Investing.com - Il dollaro sale contro il paniere delle altre principali valute questo mercoledì, i timori per le tensioni geopolitiche si stanno riducendo e gli investitori attendono i dati statunitensi sull’occupazione e la crescita del secondo trimestre.
L’indice del dollaro USA, che replica l’andamento del biglietto verde contro un paniere di altre sei principali valute, sale dello 0,22% a 92,47 alle 03:48 ET (07:48 GMT).
L’indice è crollato al minimo di 91,55 ieri, il minimo dal gennaio del 2015.
Il dollaro sale contro lo yen, tradizionale valuta rifugio, con la coppia USD/JPY su dello 0,36% a 110,10, in ripresa dal minimo di quattro mesi e mezzo della seduta precedente di 108,26.

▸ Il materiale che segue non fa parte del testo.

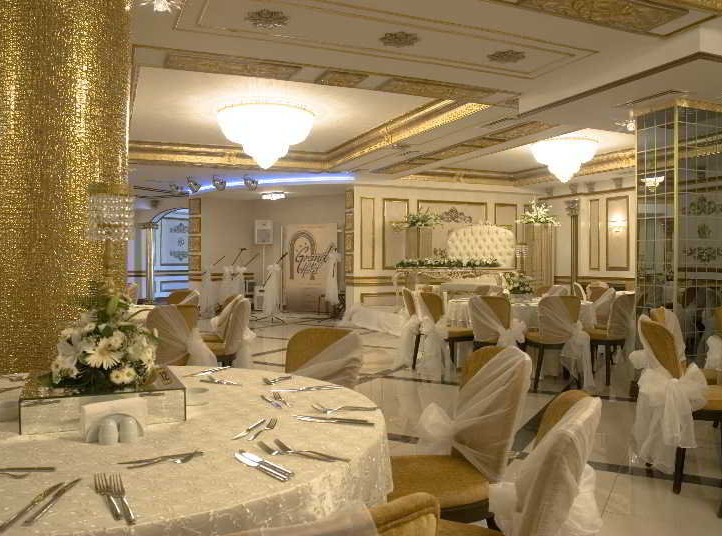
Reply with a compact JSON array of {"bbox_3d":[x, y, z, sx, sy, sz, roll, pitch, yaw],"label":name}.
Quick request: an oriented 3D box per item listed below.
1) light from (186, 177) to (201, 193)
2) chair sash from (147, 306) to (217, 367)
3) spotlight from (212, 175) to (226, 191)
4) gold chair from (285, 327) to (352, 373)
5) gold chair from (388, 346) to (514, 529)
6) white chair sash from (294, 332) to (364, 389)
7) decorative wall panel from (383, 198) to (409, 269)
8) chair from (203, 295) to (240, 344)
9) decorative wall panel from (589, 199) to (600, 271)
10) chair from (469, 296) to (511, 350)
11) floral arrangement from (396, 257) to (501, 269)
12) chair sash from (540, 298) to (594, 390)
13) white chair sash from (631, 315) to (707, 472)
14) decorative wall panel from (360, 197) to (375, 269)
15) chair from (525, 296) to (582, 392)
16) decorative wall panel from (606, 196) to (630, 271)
[{"bbox_3d":[-2.964,-1.452,10.579,0.250,0.280,0.270,-1,1,-30],"label":"light"},{"bbox_3d":[-1.278,0.663,4.360,0.480,0.750,0.260,-1,1,-23],"label":"chair sash"},{"bbox_3d":[-2.605,-1.563,10.984,0.250,0.290,0.270,0,1,-9],"label":"spotlight"},{"bbox_3d":[-0.310,0.755,2.768,0.480,0.910,0.580,0,1,25],"label":"gold chair"},{"bbox_3d":[0.227,0.743,2.111,0.560,0.890,0.470,0,1,-18],"label":"gold chair"},{"bbox_3d":[-0.173,0.672,2.880,0.450,0.710,0.220,0,1,30],"label":"white chair sash"},{"bbox_3d":[0.726,-0.706,12.293,0.600,1.420,0.050,0,1,-24],"label":"decorative wall panel"},{"bbox_3d":[-1.418,0.701,5.511,0.560,0.880,0.460,0,1,-19],"label":"chair"},{"bbox_3d":[4.816,-0.691,12.393,0.050,1.420,0.280,0,1,-24],"label":"decorative wall panel"},{"bbox_3d":[1.330,0.720,6.008,0.480,0.910,0.580,0,1,20],"label":"chair"},{"bbox_3d":[1.580,-0.107,10.600,2.150,0.210,0.270,0,0,-23],"label":"floral arrangement"},{"bbox_3d":[1.900,0.695,5.520,0.500,0.840,0.250,0,0,-8],"label":"chair sash"},{"bbox_3d":[1.672,0.697,3.261,0.280,0.820,0.470,0,1,6],"label":"white chair sash"},{"bbox_3d":[0.113,-0.642,10.842,0.300,1.300,0.040,-1,1,-24],"label":"decorative wall panel"},{"bbox_3d":[1.842,0.689,5.771,0.470,0.880,0.560,0,1,-9],"label":"chair"},{"bbox_3d":[5.750,-0.778,13.450,0.060,1.650,0.620,0,0,-25],"label":"decorative wall panel"}]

I mercati sono in ripresa dopo il calo di lunedì, sulla scia del lancio di un missile da parte della Corea del Nord verso il Giappone. Gli investitori si sono sentiti rassicurati dalla risposta relativamente moderata del Presidente Trump.

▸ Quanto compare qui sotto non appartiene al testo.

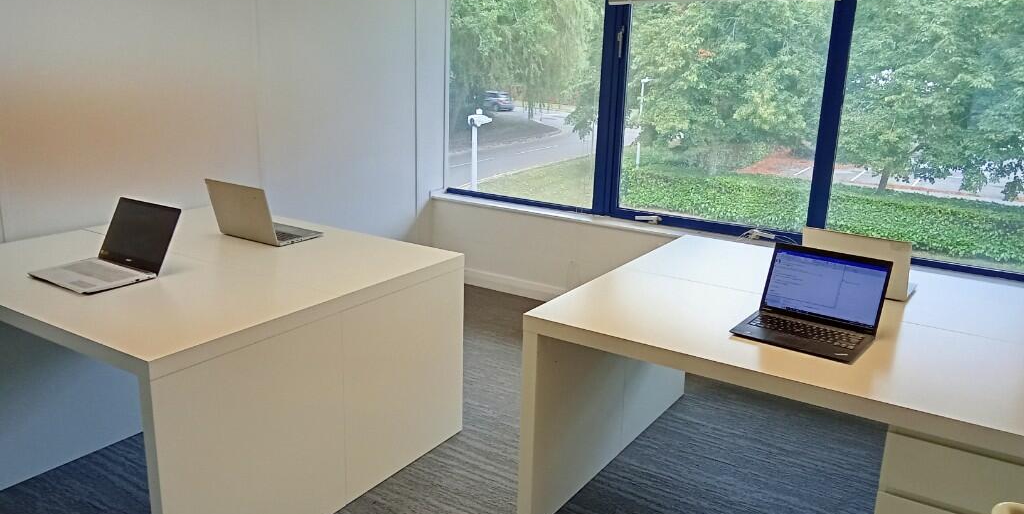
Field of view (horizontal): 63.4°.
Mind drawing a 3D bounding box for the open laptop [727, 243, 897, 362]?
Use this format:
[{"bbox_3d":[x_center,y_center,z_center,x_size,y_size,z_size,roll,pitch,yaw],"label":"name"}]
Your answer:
[{"bbox_3d":[0.842,0.120,2.332,0.333,0.215,0.305,13,19,35],"label":"open laptop"}]

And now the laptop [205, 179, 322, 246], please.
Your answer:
[{"bbox_3d":[-0.964,-0.189,3.234,0.319,0.230,0.287,11,18,29],"label":"laptop"}]

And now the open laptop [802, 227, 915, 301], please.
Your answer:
[{"bbox_3d":[1.183,0.003,2.803,0.332,0.215,0.299,12,18,32],"label":"open laptop"}]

I trader sembrano aver fatto passare in secondo piano la dichiarazione di stamane della Corea del Nord secondo cui il lancio è stato un primo passo dell’azione militare contro il territorio statunitense di Guam.
Il dollaro è stabile contro il franco svizzero, con la coppia USD/CHF a 0,9553, ben al di sopra del minimo di due anni di 0,9428.
Queste valute vengono di solito preferite nei periodi di tensioni geopolitiche o di instabilità sui mercati in quanto entrambi i paesi hanno enormi surplus dei conti correnti.
L’euro scende contro il dollaro, con la coppia EUR/USD in calo dello 0,27% a 1,1939, staccandosi dal massimo di ieri di 1,2069, il massimo dal 2 gennaio 2015.
Le speranze che la Banca Centrale Europea possa presto annunciare la riduzione del programma di acquisti di bond hanno fatto schizzare l’euro del 14% contro il dollaro finora quest’anno.
Gli investitori attendono i dati rivisti sul prodotto interno lordo del secondo trimestre USA e gli ultimi dati sull’occupazione nel settore privato nel corso della giornata, dati che saranno seguiti con particolare attenzione in attesa del report sull’occupazione non agricola di venerdì.
I mercati valutano anche l’impatto economico della tempesta tropicale Harvey, che ha causato catastrofiche alluvioni in Texas ed ha messo al tappeto quasi un quarto della capacità di raffinamento di greggio statunitense.